Es tat sich nichts. Nach einer Stunde war ich so durchgefroren, dass auch meine Hemmungen eingefroren waren. Ich suchte ein Sonnenstudio in der Nähe des Parkplatzes auf, bat um Unterschlupf. Da war es warm, und die Leute hatten ein Telefon. Von der mitleidigen Sonnenstudio-Besitzerin wurde mir gestattet, zu telefonieren. Welch ein Glück. Ich rief also zu Hause an. Der ADAC war informiert, aber außer mir warteten noch weitere 600 Leute. Und sie waren alle vor mir liegen geblieben. Es konnte dauern. Ich wäre am liebsten direkt mit der Bahn nach Hause gefahren. Aber das Auto...! Hier konnte es nicht stehen bleiben. Ich blieb also bei ihm. Wartete. Trank einen Kakao im Sonnenstudio. Es wurde 16.20 Uhr, ich bat nochmals um ein Telefonat und erhielt beides, das Telefon und einen weiteren Kakao.
Als ich danach anstandshalber wieder nach draußen ging und in der Nähe meines Autos auf und ab spazierte, hüpfte und trippelte, um die Füße wieder warm zu kriegen, kam das Sonnenstudio-Girl an die Tür und rief mich wieder rein. Da sei es wärmer. Ich gab ihr Recht. Welche eine freundliche junge Frau! Um 17 Uhr war meine Geduld zu Ende. Ich bin ja im Normalfall schon kein sehr geduldiger Mensch. Aber nun reichte es. Ich nutzte ein weiteres Mal mein Sonnenstudio-Telefon (spendete ein paar Euros für die Kaffeekasse) und verkündete meinem Mann, es sei genug, ich würde jetzt nach Hause kommen, egal wie.

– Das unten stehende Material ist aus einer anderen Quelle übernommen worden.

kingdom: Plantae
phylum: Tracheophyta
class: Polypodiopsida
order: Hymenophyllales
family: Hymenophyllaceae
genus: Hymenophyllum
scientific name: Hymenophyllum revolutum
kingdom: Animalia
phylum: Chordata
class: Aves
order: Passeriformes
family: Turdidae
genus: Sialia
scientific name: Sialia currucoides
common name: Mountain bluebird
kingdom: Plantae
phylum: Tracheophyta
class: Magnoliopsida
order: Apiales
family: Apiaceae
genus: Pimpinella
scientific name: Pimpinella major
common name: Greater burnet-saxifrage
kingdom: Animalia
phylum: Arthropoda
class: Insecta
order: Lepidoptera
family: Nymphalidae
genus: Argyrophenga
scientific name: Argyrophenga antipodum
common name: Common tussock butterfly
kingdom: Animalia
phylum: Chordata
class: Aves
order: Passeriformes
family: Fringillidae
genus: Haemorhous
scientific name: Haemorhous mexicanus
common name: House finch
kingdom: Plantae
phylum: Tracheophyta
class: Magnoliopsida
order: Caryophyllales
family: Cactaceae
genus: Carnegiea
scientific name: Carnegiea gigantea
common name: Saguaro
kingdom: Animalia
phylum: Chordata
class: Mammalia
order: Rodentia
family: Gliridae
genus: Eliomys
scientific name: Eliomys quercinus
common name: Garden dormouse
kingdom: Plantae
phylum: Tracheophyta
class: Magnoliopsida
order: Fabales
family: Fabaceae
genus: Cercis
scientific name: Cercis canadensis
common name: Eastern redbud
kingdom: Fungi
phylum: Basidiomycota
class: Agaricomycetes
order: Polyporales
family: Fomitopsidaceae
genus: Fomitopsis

Er hatte zwei Stunden Zeit zum Nachdenken gehabt und bat mich, das Auto noch mal zu starten. Vielleicht sei die Strecke vom Büro bis zum Parkplatz zu kurz gewesen, der Vergaser sei eventuell feucht gewesen und dann, als der Wagen still stand, sei er vereist. Die Vereisung könnte nun durch die bis dahin aufgebaute Motorwärme allerdings wieder abgetaut sein. Vielleicht würde es jetzt klappen, meinte er hoffnungsvoll. Aber wie kann ein Motor bei dieser Kälte Wärme aufbauen? Das schien mir doch recht zweifelhaft. Aber wenn..... Grrrr! Ich Blödmann hüpfe und renne in der Kälte rum, bettele um Obdach, vertrödele meine Zeit mit dem Warten auf ADAC-Männer und mein Wagen wäre wahrscheinlich schon eine Stunde früher wieder gelaufen, weil er "Wärme aufgebaut" hat..Ja, das hatte er tatsächlich. Er startete, als wenn nichts gewesen wäre. Warum sagt einem das keiner? Warum sind wir Frauen nur so blöde und wissen von diesen Geheimnissen der Männer nix? Um 17.45 war ich zu Hause.
Als ich Fabian - inzwischen auch ohne mich 6 Jahre alt geworden - am Telefon nach der Gratulation erzählte, dass mein Auto schlapp gemacht hätte und sich nicht mehr rührte, meinte er ganz begeistert: "Das ist die Batterie sicher gewesen, das hatten wir auch schon. Oder das ist zu kalt, dann friert das Wasser und dann kann der Vergaser nicht mehr arbeiten." Prima, was? Die Burschen lernen das schon im Babyalter. Wir Frauen brauchen scheinbar 55 Jahre länger.